[[ Data provided, beginning ]]
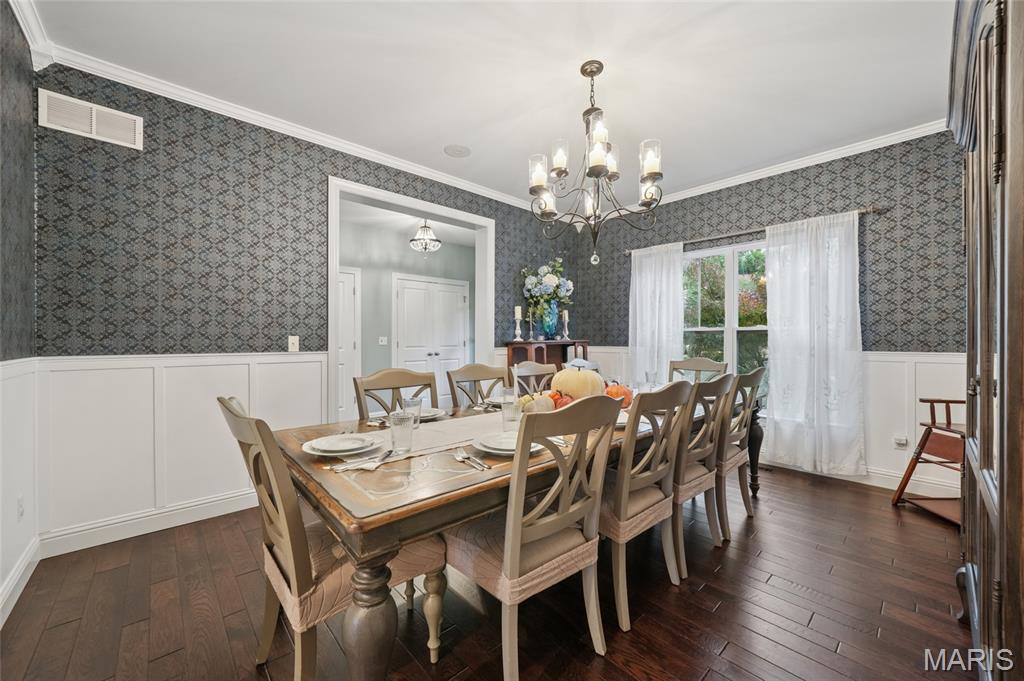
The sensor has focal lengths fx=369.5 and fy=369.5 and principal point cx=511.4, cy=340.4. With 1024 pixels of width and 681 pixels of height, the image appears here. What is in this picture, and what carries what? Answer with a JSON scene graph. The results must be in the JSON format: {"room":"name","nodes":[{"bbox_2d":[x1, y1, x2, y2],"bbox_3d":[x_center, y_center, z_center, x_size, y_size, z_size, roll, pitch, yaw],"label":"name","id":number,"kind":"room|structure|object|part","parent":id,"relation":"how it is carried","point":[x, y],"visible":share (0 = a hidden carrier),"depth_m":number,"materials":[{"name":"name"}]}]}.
{"room":"dining room","nodes":[
{"label":"dining room","id":0,"kind":"room"},
{"bbox_2d":[0,0,38,628],"bbox_3d":[-1.389,-0.212,0.611,0.140,2.795,3.761,0,0,-43],"label":"left wall","id":1,"kind":"structure","parent":0,"point":[29,153],"depth_m":1.75,"materials":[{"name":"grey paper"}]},
{"bbox_2d":[0,538,39,625],"bbox_3d":[-1.415,1.116,0.766,0.017,0.121,3.214,0,0,-43],"label":"baseboard","id":2,"kind":"structure","parent":1,"relation":"attached to","point":[27,558],"depth_m":1.72,"materials":[{"name":"white paint"}]},
{"bbox_2d":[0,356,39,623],"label":"wainscoting","id":3,"kind":"structure","parent":1,"relation":"attached to","point":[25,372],"depth_m":1.76,"materials":[{"name":"white paint"}]},
{"bbox_2d":[16,494,24,519],"bbox_3d":[-2.359,0.804,1.777,0.009,0.116,0.072,0,0,-43],"label":"wall socket","id":4,"kind":"object","parent":1,"relation":"attached to","point":[21,511],"visible":0.98,"depth_m":1.76,"materials":[{"name":"white"}]},
{"bbox_2d":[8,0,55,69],"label":"crown molding","id":5,"kind":"structure","parent":1,"relation":"attached to","point":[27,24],"depth_m":1.86,"materials":[{"name":"white paint"}]},
{"bbox_2d":[32,63,570,547],"bbox_3d":[-0.917,-0.207,3.530,4.576,2.768,0.139,0,0,-43],"label":"back wall","id":6,"kind":"structure","parent":0,"point":[323,173],"depth_m":2.40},
{"bbox_2d":[38,90,143,149],"bbox_3d":[-2.412,-1.263,2.126,0.380,0.195,0.014,0,0,-43],"label":"air vent","id":7,"kind":"object","parent":6,"relation":"attached to","point":[93,114],"visible":0.99,"depth_m":2.11,"materials":[{"name":"white metal"}]},
{"bbox_2d":[39,488,259,557],"bbox_3d":[-1.973,1.116,2.537,1.883,0.121,0.017,0,0,-43],"label":"baseboard","id":8,"kind":"structure","parent":6,"relation":"attached to","point":[231,499],"depth_m":2.26,"materials":[{"name":"white paint"}]},
{"bbox_2d":[37,351,324,547],"bbox_3d":[-2.007,0.631,2.459,1.502,1.013,0.024,0,0,-43],"label":"wainscoting","id":9,"kind":"structure","parent":6,"relation":"attached to","point":[95,372],"depth_m":2.28,"materials":[{"name":"white paint"}]},
{"bbox_2d":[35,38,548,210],"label":"crown molding","id":10,"kind":"structure","parent":6,"relation":"attached to","point":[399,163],"depth_m":2.58,"materials":[{"name":"white paint"}]},
{"bbox_2d":[287,335,299,351],"bbox_3d":[-1.645,0.023,2.783,0.071,0.117,0.018,0,0,-43],"label":"light switch","id":11,"kind":"object","parent":6,"relation":"attached to","point":[293,340],"visible":0.98,"depth_m":2.78,"materials":[{"name":"white plastic"}]},
{"bbox_2d":[326,175,496,422],"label":"door frame","id":12,"kind":"object","parent":6,"relation":"in","point":[393,197],"visible":0.64,"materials":[{"name":"white paint"}]},
{"bbox_2d":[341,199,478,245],"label":"hallway ceiling","id":13,"kind":"structure","parent":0,"point":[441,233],"depth_m":5.03,"materials":[{"name":"white paint"}]},
{"bbox_2d":[409,220,440,253],"bbox_3d":[-1.119,-1.347,4.777,0.393,0.494,0.393,0,0,-43],"label":"hallway ceiling light","id":14,"kind":"object","parent":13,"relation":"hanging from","point":[435,245],"visible":1,"depth_m":4.72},
{"bbox_2d":[344,217,477,413],"bbox_3d":[-1.823,-0.216,5.499,3.597,2.791,0.130,0,0,-43],"label":"hallway wall","id":15,"kind":"structure","parent":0,"point":[381,280],"depth_m":5.50,"materials":[{"name":"grey paint"}]},
{"bbox_2d":[337,267,359,418],"bbox_3d":[-2.464,0.101,4.779,0.962,2.133,0.086,0,0,-43],"label":"hallway door","id":16,"kind":"structure","parent":15,"relation":"in","point":[347,282],"depth_m":5.02,"materials":[{"name":"white paint"}]},
{"bbox_2d":[378,336,387,344],"bbox_3d":[-1.884,-0.002,5.385,0.087,0.121,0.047,0,0,-43],"label":"light switch","id":17,"kind":"object","parent":15,"relation":"attached to","point":[383,338],"visible":0.98,"depth_m":5.38,"materials":[{"name":"white plastic"}]},
{"bbox_2d":[392,274,468,404],"bbox_3d":[-1.225,0.098,5.803,1.296,2.145,0.111,0,0,-43],"label":"double door","id":18,"kind":"structure","parent":15,"relation":"in","point":[405,298],"depth_m":5.76,"materials":[{"name":"white paint"}]},
{"bbox_2d":[0,462,975,680],"bbox_3d":[0.269,1.225,2.269,5.229,0.095,4.710,0,0,-43],"label":"floor","id":19,"kind":"structure","parent":0,"point":[728,650],"depth_m":1.62,"materials":[{"name":"brown wood"}]},
{"bbox_2d":[219,395,440,680],"bbox_3d":[-0.631,0.677,1.338,0.616,0.999,0.508,0,0,-43],"label":"dining chair","id":20,"kind":"object","parent":19,"relation":"on","point":[229,408],"visible":0.68,"depth_m":1.14,"materials":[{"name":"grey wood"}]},
{"bbox_2d":[353,368,439,419],"bbox_3d":[-0.541,0.678,2.064,0.520,1.015,0.563,0,0,-43],"label":"dining chair","id":21,"kind":"object","parent":19,"relation":"on","point":[389,378],"visible":0.3,"depth_m":2.20,"materials":[{"name":"brown wood"}]},
{"bbox_2d":[446,363,509,409],"bbox_3d":[-0.097,0.672,2.444,0.507,1.001,0.562,0,0,-43],"label":"dining chair","id":22,"kind":"object","parent":19,"relation":"on","point":[469,370],"visible":0.34,"depth_m":2.58,"materials":[{"name":"brown wood"}]},
{"bbox_2d":[270,393,753,680],"bbox_3d":[0.318,0.800,2.163,2.819,0.762,1.095,0,0,-43],"label":"dining table","id":23,"kind":"object","parent":19,"relation":"on","point":[451,483],"visible":0.58,"depth_m":1.12,"materials":[{"name":"brown wood"}]},
{"bbox_2d":[303,432,381,457],"bbox_3d":[-0.638,0.396,1.412,0.272,0.036,0.269,0,0,-43],"label":"plate","id":24,"kind":"object","parent":23,"relation":"on","point":[317,445],"visible":0.99,"depth_m":1.39,"materials":[{"name":"white ceramic"}]},
{"bbox_2d":[330,449,393,472],"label":"napkin","id":25,"kind":"object","parent":23,"relation":"on","point":[373,465],"visible":0.99,"depth_m":1.23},
{"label":"table leg","id":26,"kind":"part","parent":23,"relation":"part of","materials":[{"name":"brown wood"}]},
{"bbox_2d":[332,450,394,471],"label":"fork","id":27,"kind":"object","parent":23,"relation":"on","point":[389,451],"visible":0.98,"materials":[{"name":"silver metal"}]},
{"bbox_2d":[389,411,415,453],"bbox_3d":[-0.406,0.341,1.383,0.090,0.135,0.091,0,0,-43],"label":"drinking glass","id":28,"kind":"object","parent":23,"relation":"on","point":[405,435],"visible":1,"depth_m":1.35,"materials":[{"name":"clear glass"}]},
{"bbox_2d":[402,397,421,426],"bbox_3d":[-0.473,0.341,1.755,0.082,0.127,0.083,0,0,-43],"label":"drinking glass","id":29,"kind":"object","parent":23,"relation":"on","point":[411,402],"visible":0.75,"depth_m":1.73,"materials":[{"name":"clear glass"}]},
{"bbox_2d":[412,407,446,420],"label":"plate","id":30,"kind":"object","parent":23,"relation":"on","point":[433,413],"visible":0.54,"depth_m":1.97,"materials":[{"name":"white ceramic"}]},
{"bbox_2d":[367,411,507,455],"bbox_3d":[-0.097,0.411,1.926,1.371,0.004,0.320,0,0,-43],"label":"table runner","id":31,"kind":"object","parent":23,"relation":"on","point":[431,429],"visible":0.56,"depth_m":1.68,"materials":[{"name":"beige fabric"}]},
{"bbox_2d":[453,447,489,469],"bbox_3d":[-0.143,0.407,1.273,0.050,0.012,0.221,0,0,-30],"label":"fork","id":32,"kind":"object","parent":23,"relation":"on","point":[463,455],"visible":0.99,"depth_m":1.27,"materials":[{"name":"silver metal"}]},
{"bbox_2d":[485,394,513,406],"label":"plate","id":33,"kind":"object","parent":23,"relation":"on","point":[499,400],"visible":0.43,"depth_m":2.40,"materials":[{"name":"white ceramic"}]},
{"bbox_2d":[472,431,542,456],"bbox_3d":[-0.015,0.395,1.440,0.272,0.032,0.273,0,0,-43],"label":"plate","id":34,"kind":"object","parent":23,"relation":"on","point":[501,445],"visible":0.7,"depth_m":1.41,"materials":[{"name":"white ceramic"}]},
{"bbox_2d":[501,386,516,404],"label":"drinking glass","id":35,"kind":"object","parent":23,"relation":"on","point":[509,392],"visible":0.67,"depth_m":2.15,"materials":[{"name":"clear glass"}]},
{"bbox_2d":[501,399,521,431],"bbox_3d":[-0.001,0.344,1.670,0.086,0.137,0.086,0,0,-43],"label":"drinking glass","id":36,"kind":"object","parent":23,"relation":"on","point":[509,413],"visible":0.91,"depth_m":1.64,"materials":[{"name":"clear glass"}]},
{"bbox_2d":[524,392,556,413],"bbox_3d":[0.147,0.341,1.923,0.156,0.135,0.159,0,0,24],"label":"pumpkin","id":37,"kind":"object","parent":23,"relation":"on","point":[552,406],"visible":0.65,"depth_m":1.87,"materials":[{"name":"food"}]},
{"bbox_2d":[550,392,573,408],"bbox_3d":[0.275,0.337,1.949,0.126,0.116,0.124,0,0,5],"label":"pumpkin","id":38,"kind":"object","parent":23,"relation":"on","point":[566,402],"visible":0.46,"depth_m":1.92,"materials":[{"name":"food"}]},
{"bbox_2d":[551,366,604,399],"bbox_3d":[0.380,0.266,2.140,0.297,0.250,0.286,0,0,13],"label":"pumpkin","id":39,"kind":"object","parent":23,"relation":"on","point":[574,390],"visible":0.78,"depth_m":2.04,"materials":[{"name":"food"}]},
{"bbox_2d":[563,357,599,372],"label":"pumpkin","id":40,"kind":"object","parent":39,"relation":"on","point":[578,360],"visible":0.16,"depth_m":3.57,"materials":[{"name":"white"}]},
{"bbox_2d":[603,381,632,407],"bbox_3d":[0.626,0.329,2.254,0.201,0.164,0.201,0,0,23],"label":"orange pumpkin","id":41,"kind":"object","parent":23,"relation":"on","point":[626,394],"visible":0.56,"depth_m":2.19,"materials":[{"name":"orange"}]},
{"bbox_2d":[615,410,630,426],"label":"plate","id":42,"kind":"object","parent":23,"relation":"on","point":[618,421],"visible":0.22,"depth_m":1.83,"materials":[{"name":"white ceramic"}]},
{"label":"table leg","id":43,"kind":"part","parent":23,"relation":"part of","materials":[{"name":"brown wood"}]},
{"bbox_2d":[444,394,622,680],"bbox_3d":[0.042,0.683,1.408,0.513,1.001,0.577,0,0,-43],"label":"dining chair","id":44,"kind":"object","parent":19,"relation":"on","point":[516,558],"visible":0.95,"depth_m":1.26,"materials":[{"name":"wood"}]},
{"bbox_2d":[511,360,556,394],"bbox_3d":[0.327,0.673,2.788,0.504,0.996,0.555,0,0,-43],"label":"dining chair","id":45,"kind":"object","parent":19,"relation":"on","point":[526,374],"visible":0.26,"depth_m":2.93,"materials":[{"name":"wood"}]},
{"bbox_2d":[505,339,589,371],"bbox_3d":[0.436,0.582,4.383,1.016,1.143,0.409,0,0,-43],"label":"wooden cabinet","id":46,"kind":"object","parent":19,"relation":"on","point":[538,354],"visible":0.33,"depth_m":4.27,"materials":[{"name":"brown wood"}]},
{"bbox_2d":[513,305,522,341],"bbox_3d":[0.067,-0.195,4.189,0.103,0.408,0.104,0,0,-43],"label":"candlestick","id":47,"kind":"object","parent":46,"relation":"on","point":[518,310],"visible":0.99,"depth_m":4.17,"materials":[{"name":"white"}]},
{"bbox_2d":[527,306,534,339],"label":"candlestick","id":48,"kind":"object","parent":46,"relation":"on","point":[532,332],"visible":0.99,"depth_m":4.25,"materials":[{"name":"metal"}]},
{"bbox_2d":[539,300,558,339],"bbox_3d":[0.443,-0.235,4.379,0.235,0.448,0.233,0,0,-43],"label":"blue vase","id":49,"kind":"object","parent":46,"relation":"on","point":[548,330],"visible":0.91,"depth_m":4.30,"materials":[{"name":"blue glass"}]},
{"bbox_2d":[521,259,573,316],"bbox_3d":[0.426,-0.531,4.404,0.613,0.852,0.592,0,0,-43],"label":"flower bouquet","id":50,"kind":"object","parent":49,"relation":"in","point":[530,282],"visible":0.95,"depth_m":4.30,"materials":[{"name":"white plant"}]},
{"bbox_2d":[561,308,569,339],"bbox_3d":[0.657,-0.201,4.513,0.099,0.379,0.099,0,0,-43],"label":"candlestick","id":51,"kind":"object","parent":46,"relation":"on","point":[566,316],"visible":0.99,"depth_m":4.49,"materials":[{"name":"white"}]},
{"bbox_2d":[601,380,695,629],"bbox_3d":[0.513,0.684,1.812,0.510,0.993,0.581,0,0,-43],"label":"dining chair","id":52,"kind":"object","parent":19,"relation":"on","point":[616,509],"visible":0.7,"depth_m":1.61,"materials":[{"name":"wood"}]},
{"bbox_2d":[668,357,727,383],"bbox_3d":[1.528,0.661,3.193,0.586,1.024,0.499,0,0,-43],"label":"dining chair","id":53,"kind":"object","parent":19,"relation":"on","point":[698,360],"visible":0.26,"depth_m":3.37,"materials":[{"name":"wood"}]},
{"bbox_2d":[668,372,735,577],"bbox_3d":[0.916,0.682,2.153,0.504,0.990,0.573,0,0,-43],"label":"dining chair","id":54,"kind":"object","parent":19,"relation":"on","point":[694,479],"visible":0.56,"depth_m":1.96,"materials":[{"name":"wood"}]},
{"bbox_2d":[715,367,763,536],"bbox_3d":[1.317,0.677,2.496,0.511,0.999,0.574,0,0,-43],"label":"dining chair","id":55,"kind":"object","parent":19,"relation":"on","point":[752,374],"visible":0.49,"depth_m":2.28,"materials":[{"name":"wood"}]},
{"bbox_2d":[891,397,966,524],"bbox_3d":[3.071,0.700,2.427,0.626,0.975,0.537,0,0,2],"label":"wooden chair","id":56,"kind":"object","parent":19,"relation":"on","point":[956,402],"visible":0.61,"depth_m":2.53,"materials":[{"name":"brown wood"}]},
{"bbox_2d":[948,0,1023,680],"bbox_3d":[1.629,-0.007,1.028,1.194,2.340,0.572,0,0,-43],"label":"wooden armoire","id":57,"kind":"object","parent":19,"relation":"on","point":[1002,485],"visible":0.98,"depth_m":0.99,"materials":[{"name":"brown wood"}]},
{"bbox_2d":[25,0,958,212],"bbox_3d":[0.425,-1.639,2.015,5.046,0.103,4.314,0,0,-43],"label":"ceiling","id":58,"kind":"structure","parent":0,"point":[680,165],"depth_m":2.19,"materials":[{"name":"white paint"}]},
{"bbox_2d":[443,144,470,157],"bbox_3d":[-0.461,-1.602,3.123,0.218,0.011,0.219,0,0,-43],"label":"ceiling speaker","id":59,"kind":"object","parent":58,"relation":"attached to","point":[463,151],"visible":0.98,"depth_m":3.11,"materials":[{"name":"white plastic"}]},
{"bbox_2d":[528,58,662,265],"bbox_3d":[0.481,-1.032,2.203,0.738,1.146,0.745,0,0,-43],"label":"chandelier","id":60,"kind":"object","parent":58,"relation":"hanging from","point":[592,74],"visible":1,"depth_m":2.13,"materials":[{"name":"metal"}]},
{"bbox_2d":[564,129,967,497],"bbox_3d":[2.339,-0.212,3.726,0.154,2.787,3.975,0,0,-43],"label":"right wall","id":61,"kind":"structure","parent":0,"point":[868,237],"depth_m":3.03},
{"bbox_2d":[681,239,766,394],"bbox_3d":[2.281,-0.146,3.755,0.138,1.670,1.365,0,0,-43],"label":"window","id":62,"kind":"structure","parent":61,"relation":"in","point":[738,249],"depth_m":3.82,"materials":[{"name":"glass"}]},
{"bbox_2d":[621,206,884,255],"bbox_3d":[2.203,-1.042,3.693,0.138,0.061,2.178,0,0,-43],"label":"curtain rod","id":63,"kind":"object","parent":61,"relation":"attached to","point":[866,211],"visible":0.7,"depth_m":3.45,"materials":[{"name":"metal"}]},
{"bbox_2d":[628,242,684,385],"bbox_3d":[1.601,-0.010,4.146,0.105,2.103,0.683,0,0,-43],"label":"curtain","id":64,"kind":"object","parent":63,"relation":"hanging from","point":[644,282],"visible":0.74,"depth_m":4.13,"materials":[{"name":"white fabric"}]},
{"bbox_2d":[765,210,864,475],"bbox_3d":[2.574,0.027,3.179,0.110,2.188,0.720,0,0,-43],"label":"curtain","id":65,"kind":"object","parent":63,"relation":"hanging from","point":[774,286],"visible":0.97,"depth_m":3.16,"materials":[{"name":"white fabric"}]},
{"bbox_2d":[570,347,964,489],"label":"wainscoting","id":66,"kind":"structure","parent":61,"relation":"attached to","point":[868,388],"depth_m":2.93,"materials":[{"name":"white paint"}]},
{"bbox_2d":[893,434,907,447],"bbox_3d":[3.043,0.792,2.894,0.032,0.098,0.073,0,0,-43],"label":"wall socket","id":67,"kind":"object","parent":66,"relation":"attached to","point":[902,441],"visible":0.98,"depth_m":2.89,"materials":[{"name":"white plastic"}]},
{"bbox_2d":[624,119,948,210],"bbox_3d":[2.299,-1.578,3.620,0.079,0.092,4.111,0,0,-43],"label":"crown molding","id":68,"kind":"structure","parent":61,"relation":"attached to","point":[772,173],"depth_m":3.27,"materials":[{"name":"white paint"}]},
{"bbox_2d":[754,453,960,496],"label":"baseboard","id":69,"kind":"structure","parent":61,"relation":"attached to","point":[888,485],"depth_m":3.00,"materials":[{"name":"white paint"}]}
]}

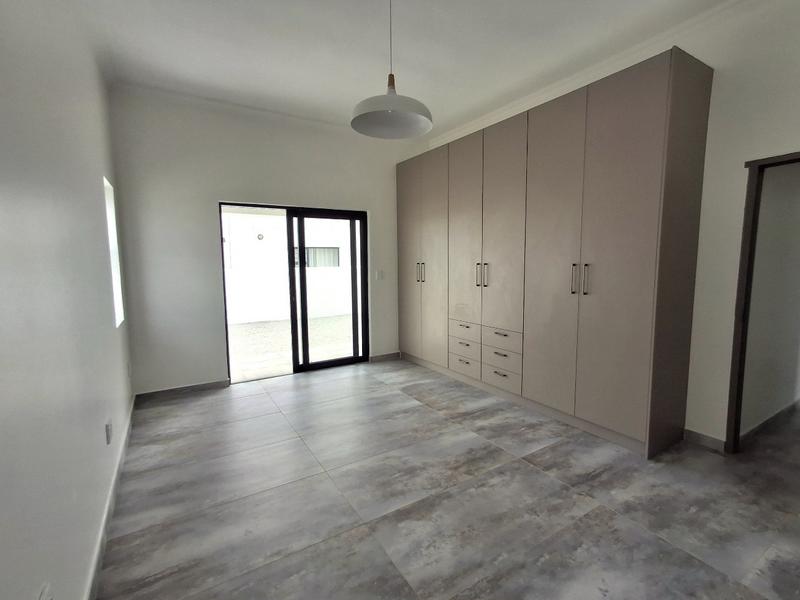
[[ Data provided, end ]]
**Problem details**
List, from the entries above, every line in which the word "door" shows up.

**Answer for this exercise**
{"bbox_2d":[326,175,496,422],"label":"door frame","id":12,"kind":"object","parent":6,"relation":"in","point":[393,197],"visible":0.64,"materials":[{"name":"white paint"}]},
{"bbox_2d":[337,267,359,418],"bbox_3d":[-2.464,0.101,4.779,0.962,2.133,0.086,0,0,-43],"label":"hallway door","id":16,"kind":"structure","parent":15,"relation":"in","point":[347,282],"depth_m":5.02,"materials":[{"name":"white paint"}]},
{"bbox_2d":[392,274,468,404],"bbox_3d":[-1.225,0.098,5.803,1.296,2.145,0.111,0,0,-43],"label":"double door","id":18,"kind":"structure","parent":15,"relation":"in","point":[405,298],"depth_m":5.76,"materials":[{"name":"white paint"}]},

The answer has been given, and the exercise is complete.